Like any currency, Bitcoin comes with risks. The prime market danger is that Bitcoin values can fluctuate significantly. In addition, if for any reason fewer people begin to accept Bitcoin as a currency, these digital units may lose value and could become worthless.

With crypto-currency exchanges being entirely digital, they can also potentially be vulnerable to hackers, malware and operational glitches.

Despite such factors, Lim says the cross-border nature of crypto-currencies is a real strength compared with national currencies that may be subject to the vagaries of political and economic fallout.

"With a digital ecosystem it goes beyond a single country," Lim says. "The currency is simply gauged on how strong the ecosystem is."

Tan sees Bitcoin as a payment network, not purely a currency based on price. "As infrastructure grows, you will see price volatility, but it will stabilise," he says.

With criticism in the media outlining the risks and benefits of using Bitcoin, Tan notes that different players in the Bitcoin space have started to address issues around risk.
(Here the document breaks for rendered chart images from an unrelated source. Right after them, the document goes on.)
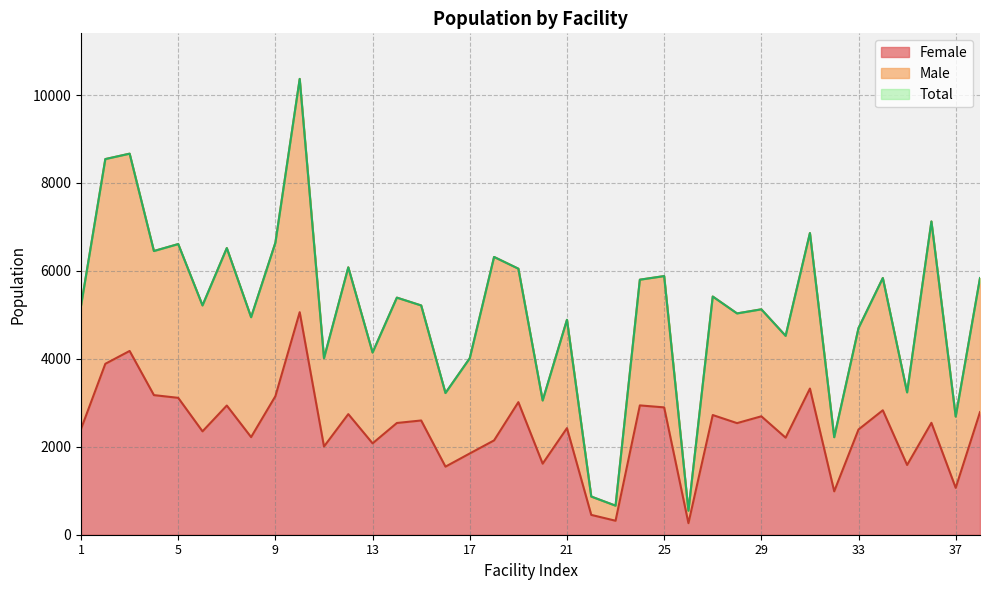

What is the difference between the highest and lowest values at 14?

2851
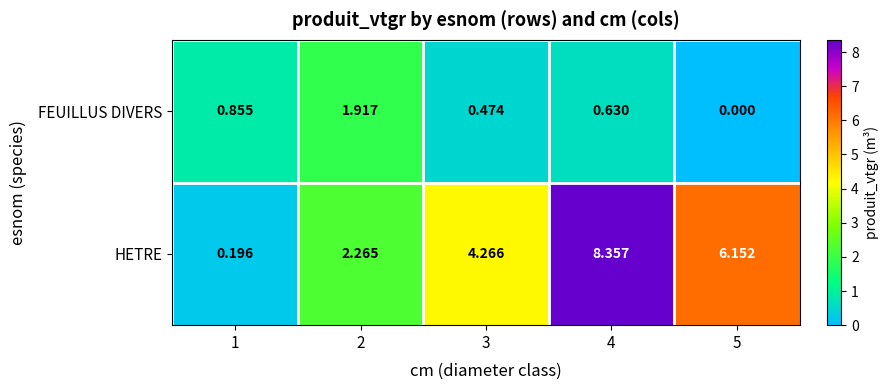

Which series has the largest total across all categories?

HETRE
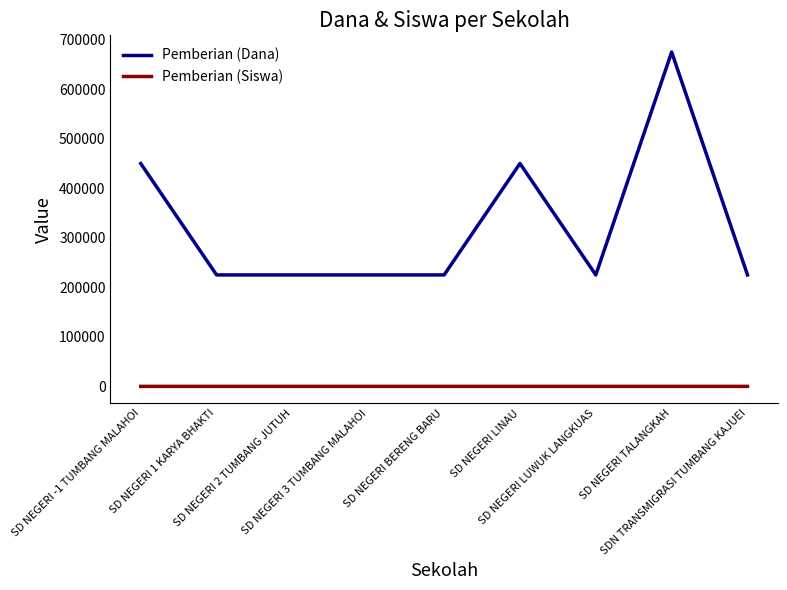

List the series in order of their overall mean, lowest first.

Pemberian (Siswa), Pemberian (Dana)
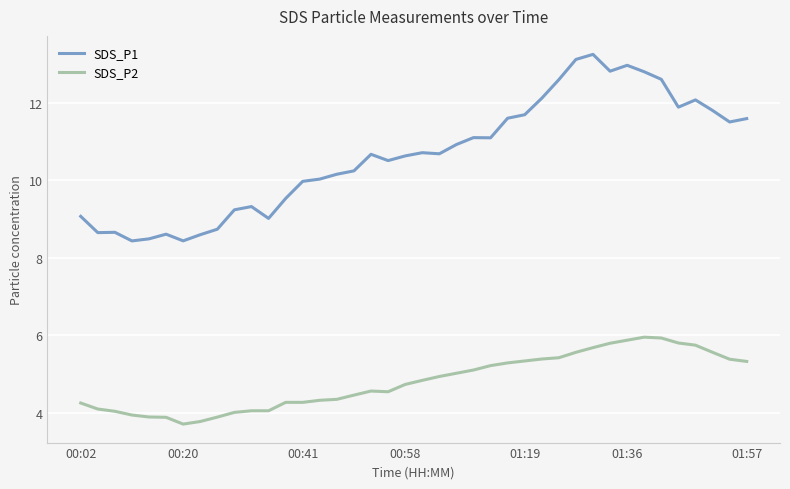

Which series has the widest spread of values?

SDS_P1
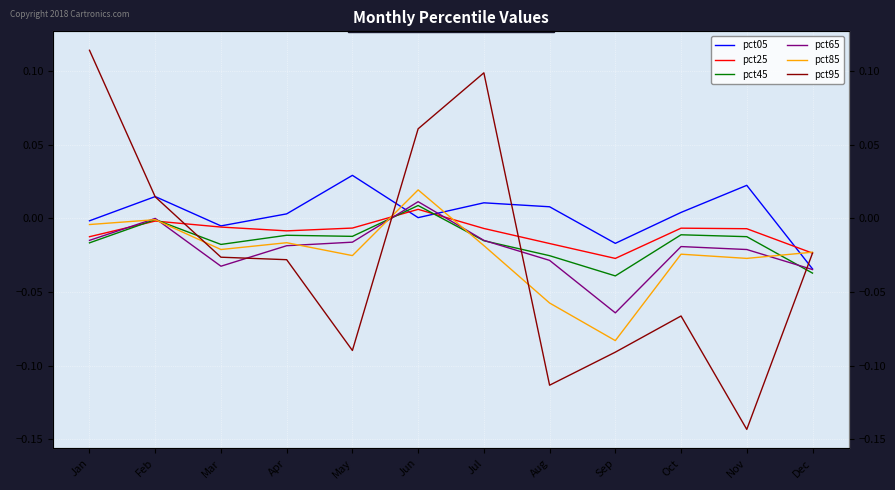

Reading left to right, extract all data points from this chart.

pct05: Jan=-0.0	Feb=0.0	Mar=-0.0	Apr=0.0	May=0.0	Jun=0.0	Jul=0.0	Aug=0.0	Sep=-0.0	Oct=0.0	Nov=0.0	Dec=-0.0
pct25: Jan=-0.0	Feb=-0.0	Mar=-0.0	Apr=-0.0	May=-0.0	Jun=0.0	Jul=-0.0	Aug=-0.0	Sep=-0.0	Oct=-0.0	Nov=-0.0	Dec=-0.0
pct45: Jan=-0.0	Feb=-0.0	Mar=-0.0	Apr=-0.0	May=-0.0	Jun=0.0	Jul=-0.0	Aug=-0.0	Sep=-0.0	Oct=-0.0	Nov=-0.0	Dec=-0.0
pct65: Jan=-0.0	Feb=0.0	Mar=-0.0	Apr=-0.0	May=-0.0	Jun=0.0	Jul=-0.0	Aug=-0.0	Sep=-0.1	Oct=-0.0	Nov=-0.0	Dec=-0.0
pct85: Jan=-0.0	Feb=-0.0	Mar=-0.0	Apr=-0.0	May=-0.0	Jun=0.0	Jul=-0.0	Aug=-0.1	Sep=-0.1	Oct=-0.0	Nov=-0.0	Dec=-0.0
pct95: Jan=0.1	Feb=0.0	Mar=-0.0	Apr=-0.0	May=-0.1	Jun=0.1	Jul=0.1	Aug=-0.1	Sep=-0.1	Oct=-0.1	Nov=-0.1	Dec=-0.0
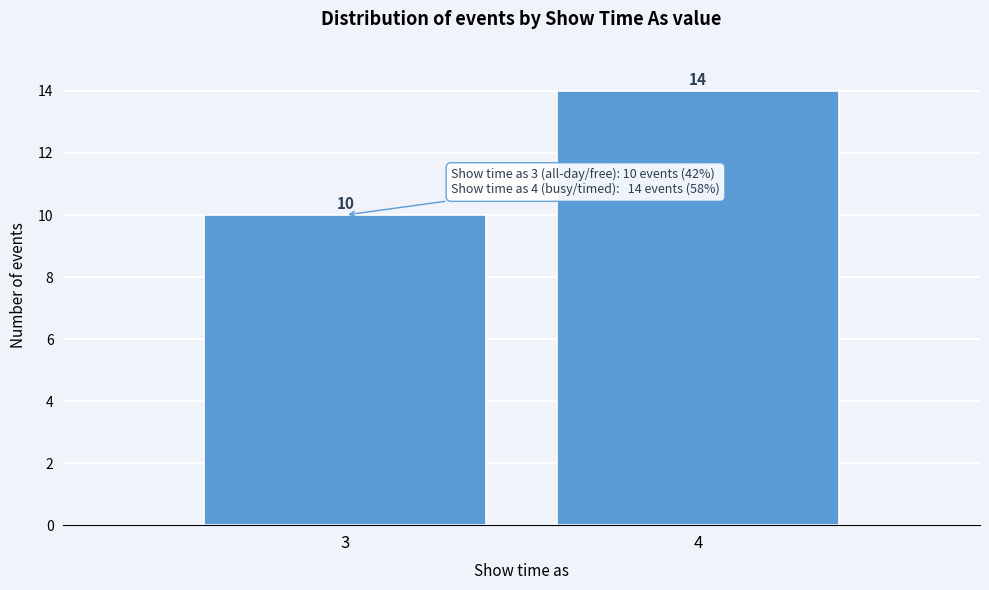

Reading left to right, list all the values displayed in this chart.

3=10	4=14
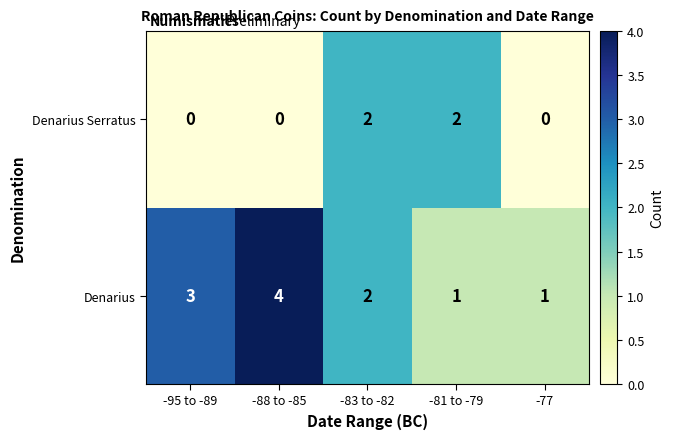

How many distinct data groups are displayed?

2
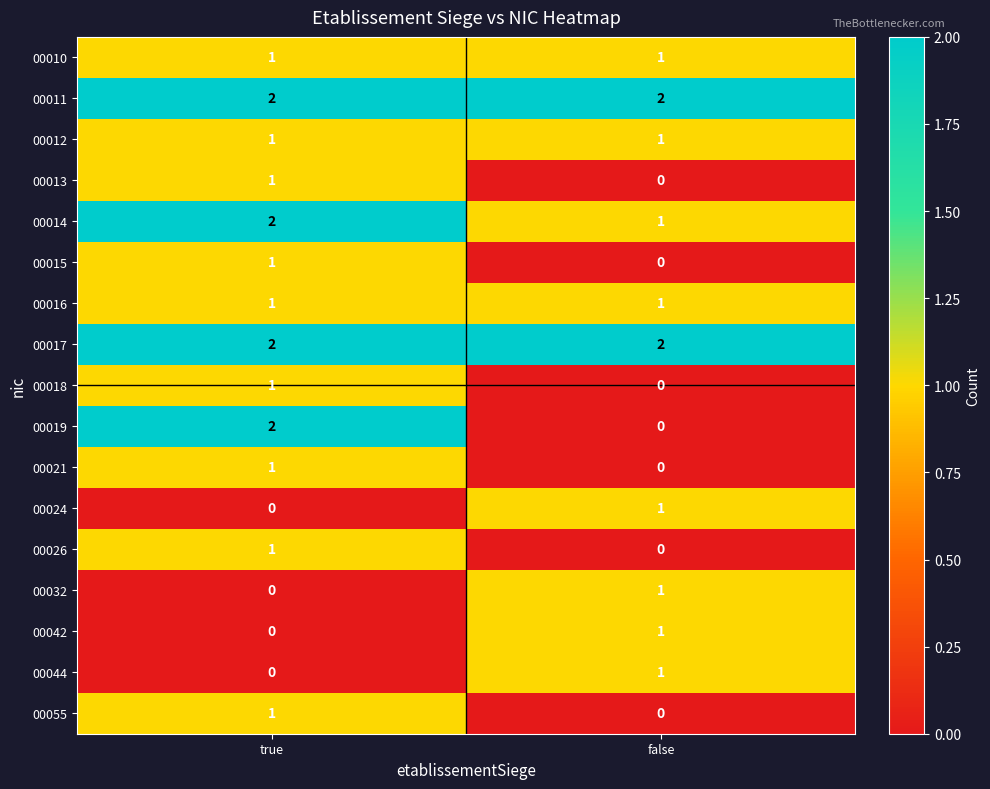

What is the maximum value shown in the chart?

2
Overall, he believes Bitcoin presents a more efficient, transparent system than what is on the market.

"I think a careful consideration of services will find that at least one that is purpose fit for each individual user," Tan says.

As for CoinJar, Tan acknowledges it faces challenges in an emerging digital market, but he is confident the business will play its part in the rise of an important new form of currency exchange.

"We're a consumer-focused company and most of what we do is to strive to bring high-technology financial solutions to a larger, more mainstream audience," he says

And he anticipates a bright future for crypto-currencies: "They will not replace fiat money, but they can complement and improve existing monetary systems."

Lim, too, expects such digital currencies to grow in popularity and influence as more and more merchants accept Bitcoin and the like. While crypto-currencies will inevitably evolve and potentially take other forms, he is sure of one thing – "It won't go away".